EXTRAIT SOURCE —
────
Olivier Roller : « Mon travail en photo vise à désacraliser les puissants »
12. 7. 2023
9 min.
Photographe chez Welcome to the Jungle
Qui sont aujourd’hui les personnes qui nous gouvernent ? Où se place réellement le pouvoir ? Pour une majorité d’entre nous, c’est le pouvoir démocratique qui décide de tout, mais pour le photographe-portraitiste Olivier Roller, d’autres agissent dans l’ombre. À travers une fresque de portraits, il expose les visages des nouveaux empereurs qu’il fait poser assis sur un tabouret en bois et challenge leur tronche pour révéler qui ils sont vraiment. Rencontre
Depuis plus de 15 ans, vous réalisez une série de portraits « Les Empereurs d’Aujourd’hui » dans laquelle vous immortalisez « les visages du pouvoir », c’est-à-dire des professionnels à hautes responsabilités comme des financiers, des chirurgiens, des avocats, etc. D’où vient votre intérêt pour ce type de personnages ?
C’est vrai qu’en général, les photographes mâles et hétéros ont plutôt tendance à photographier des blondes aux gros seins, mais moi j’ai toujours préféré les vieux en costards (rires). Initialement, j’ai commencé cette série dans le cadre de commandes pour divers médias. Petit à petit, j’ai commencé à le faire pour moi. J’aimais l’idée de convier ces « visages du pouvoir » pour les photographier, sans qu’ils n’aient aucune attente de ce shooting. Mon but est de révéler en photo une autre perspective que l’image corporate qu’ils ont tendance à renvoyer, de percer la carapace. Quand on y réfléchit, les artistes ne travaillent presque jamais sur l’idée du pouvoir si ce n’est pour dénoncer les conséquences négatives qui en découlent. Mais personne ne travaille à désacraliser les puissants. De tout temps, des personnalités ont payé des artistes pour les sublimer. Moi, je ne veux pas que ce soit ce point de vue qui perdure. Je veux montrer le réel, les traces du travail sur leurs visages.
Comment arrivez-vous à convaincre ces personnalités dont l’image est sans cesse surveillée d’accepter le shooting ?
Pourtant ma promesse est toute pourrie à la base : « Tu viens dans mon studio, tu prends deux heures de ta journée surbookée pour que je challenge ta tronche. Et en plus je vais montrer ta tête en immense dans un musée. Dans cinq, six ou vingt ans, tu ne seras plus PDG ou Ministre, tu n’en auras plus rien à foutre. Alors, tu es partant ? »
────
DONNÉES —
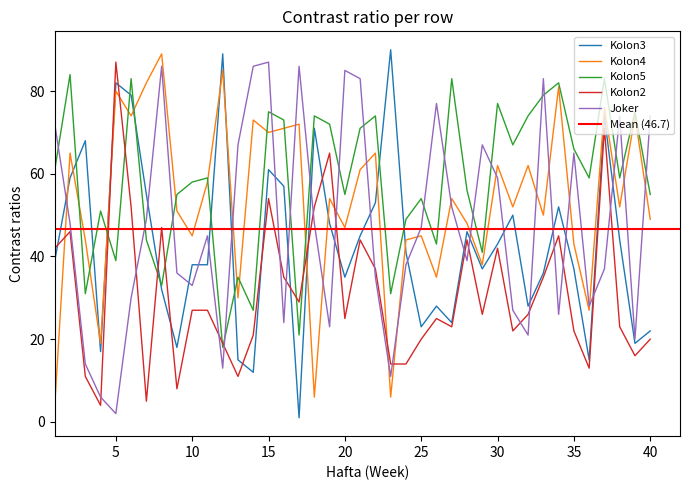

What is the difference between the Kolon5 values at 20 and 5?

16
────
MISE EN PRATIQUE —
**A.** Recopiez mot pour mot le passage de l'entretien avec Olivier Roller qui va de « 12. 7. 2023 » à « de personnages ? ».
**B.** Dans l'entretien avec Olivier Roller, sur quoi le photographe fait-il poser les personnes qu'il photographie ?

RÉPONSES PAR TÂCHE —
**A.**
12. 7. 2023
9 min.
Photographe chez Welcome to the Jungle
Qui sont aujourd’hui les personnes qui nous gouvernent ? Où se place réellement le pouvoir ? Pour une majorité d’entre nous, c’est le pouvoir démocratique qui décide de tout, mais pour le photographe-portraitiste Olivier Roller, d’autres agissent dans l’ombre. À travers une fresque de portraits, il expose les visages des nouveaux empereurs qu’il fait poser assis sur un tabouret en bois et challenge leur tronche pour révéler qui ils sont vraiment. Rencontre
Depuis plus de 15 ans, vous réalisez une série de portraits « Les Empereurs d’Aujourd’hui » dans laquelle vous immortalisez « les visages du pouvoir », c’est-à-dire des professionnels à hautes responsabilités comme des financiers, des chirurgiens, des avocats, etc. D’où vient votre intérêt pour ce type de personnages ?

**B.** Sur un tabouret en bois.